E’ successo già all’inizio della pandemia che la Germania tentò la fuga solitaria nell’impostare la risposta a questo nemico invisibile e insidioso. La Commissione Europea reagì con prontezza, gli altri Stati – Italia in testa, perché la più aggredita – dimostrarono compattezza. La Germania della Merckel stette al gioco e così nacque una poderosa azione di solidarietà dagli esiti positivi, noti a tutti.
E’ sull’onda di quell’esperienza biennale che fu facile fare il bis di fronte all’aggressività di Putin nei confronti dell’Ucraina. Solidarietà umanitaria, sostegno militare e sanzioni sempre più pesanti sono stati percorsi difficili ma non tormentati. In questo ambito, unica ma importante scelta unilaterale, ancora tedesca, è stata quella di potenziare il proprio apparato militare. Gli altri Stati hanno chiuso un occhio. Ma non vi è dubbio che essa ha indebolito la prospettiva di un esercito europeo e quindi una più incisiva posizione dell’Europa nella Nato.
E’ di questi giorni, un nuovo tentativo di far da sé del Governo tedesco. L’impasse europeo sulla strategia per non subire i ricatti di Putin e degli speculatori internazionali sul gas e il rischio che l’inflazione sconquassasse i bilanci delle aziende e delle famiglie ha indotto una decisione clamorosa. 200 miliardi di euro sono stati messi a disposizione dei tedeschi per calmierare gli effetti dell’escalation del prezzo del gas. Facendo capire che, allo stato delle discussioni, ciascuno Stato dovesse sbrigarsela per proprio conto.
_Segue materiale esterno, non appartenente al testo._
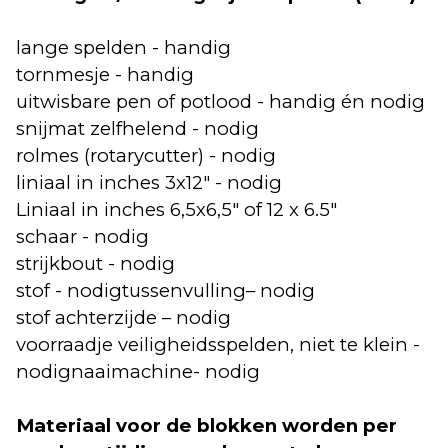
lange spelden - handig
tornmesje - handig
uitwisbare pen of potlood - handig én nodig
snijmat zelfhelend - nodig
rolmes (rotarycutter) - nodig
liniaal in inches 3x12" - nodig
Liniaal in inches 6,5x6,5" of 12 x 6.5"
schaar - nodig
strijkbout - nodig
stof - nodigtussenvulling– nodig
stof achterzijde – nodig
voorraadje veiligheidsspelden, niet te klein -
nodignaaimachine- nodig
Materiaal voor de blokken worden per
La Germania questo discorso se lo può permettere. Ha un bilancio dello Stato che ha quei margini di scostamento che Salvini può soltanto evocare, qui da noi. La manovra tedesca non sposterà i margini di spread attuali con gli altri Paesi. Se lo facesse l’Italia, per molto meno, saremmo sotto il tiro della speculazione mondiale. Non a caso il leader della Lega è isolato politicamente su questo tema.
Però la Germania la fa facile. Immettendo questo flusso di sostegni, pensa di evitare la recessione, oltre che un crescendo di inflazione. Ma le economie tedesca, francese, italiana e spagnola sono interconnesse. Se una tira e le altre arrancano, perché saltano le fabbriche, i prezzi impazziscono e l’occupazione frana, difficilmente potrà evitare di essere coinvolta.
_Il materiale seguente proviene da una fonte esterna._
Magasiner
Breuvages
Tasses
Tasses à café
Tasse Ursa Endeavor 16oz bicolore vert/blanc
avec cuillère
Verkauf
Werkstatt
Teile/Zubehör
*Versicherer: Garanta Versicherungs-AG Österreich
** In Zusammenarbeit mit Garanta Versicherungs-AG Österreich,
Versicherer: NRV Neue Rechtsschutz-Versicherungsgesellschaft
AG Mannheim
C’è ancora qualche margine di tempo per non mandare tutte le carte per aria. Bisogna avere chiara la scala delle priorità. Se questa prevede che al primo posto resta il New Generation EU e nell’ambito di questo non va tolto un euro agli investimenti nell’energia rinnovabile, è inevitabile che venga costituito un Recovery Found per l’energia che dia una mano a tutti i Paesi per fronteggiare una emergenza di cui non si sa quanto durerà.
L’agnello sacrificale, non solo in Italia, di una non decisione europea sul calmieramento del prezzo del gas, sarà il lavoro. Avremo – con quasi certezza e nonostante l’eventuale tenuta dell’economia tedesca – la recessione, un mare di disoccupati, solo in parte temporanei. Le tensioni sociali cresceranno, le solidarietà in Europa scemeranno, le solitudini e le paure toccheranno i singoli e i popoli.
Ad evitare questa prospettiva, non basta l’azione dei Governi. Anche Draghi, nonostante la sua autorevolezza, non riesce a convincere i suoi pari grado tedesco e olandese, con gaudio dei sovranisti. Urban ha già sottoscritto un nuovo accordo di fornitura con Gazprom. Se altri dovessero seguirlo (essendo nel pieno rispetto delle attuali regole europee, dato che l’energia resta tema nazionale) sarebbe uno smacco formidabile per l’Europa.
Ci vuole una risposta più corale, più compatta della società civile. E di questa il sindacato è magna pars. Il movimento sindacale europeo è rimasto finora in silenzio. Sarebbe il momento che – a partire dai due più rappresentativi, quello tedesco e quello italiano – venisse alzata la bandiera della tutela del lavoro e della tenuta del sistema produttivo in chiave europea.
Una presa di posizione energica – scelgano loro la forma migliore e più praticabile – nei confronti delle istituzioni europee potrebbe smuovere ciò che per ora sembra in uno stallo sempre più pericolante. L’europeismo non è un’opzione che può essere espressa a singhiozzo. Soprattutto nei momenti difficili, occorre dare prova di durezza dell’indiscutibilità della sua priorità. Se non ora, quando?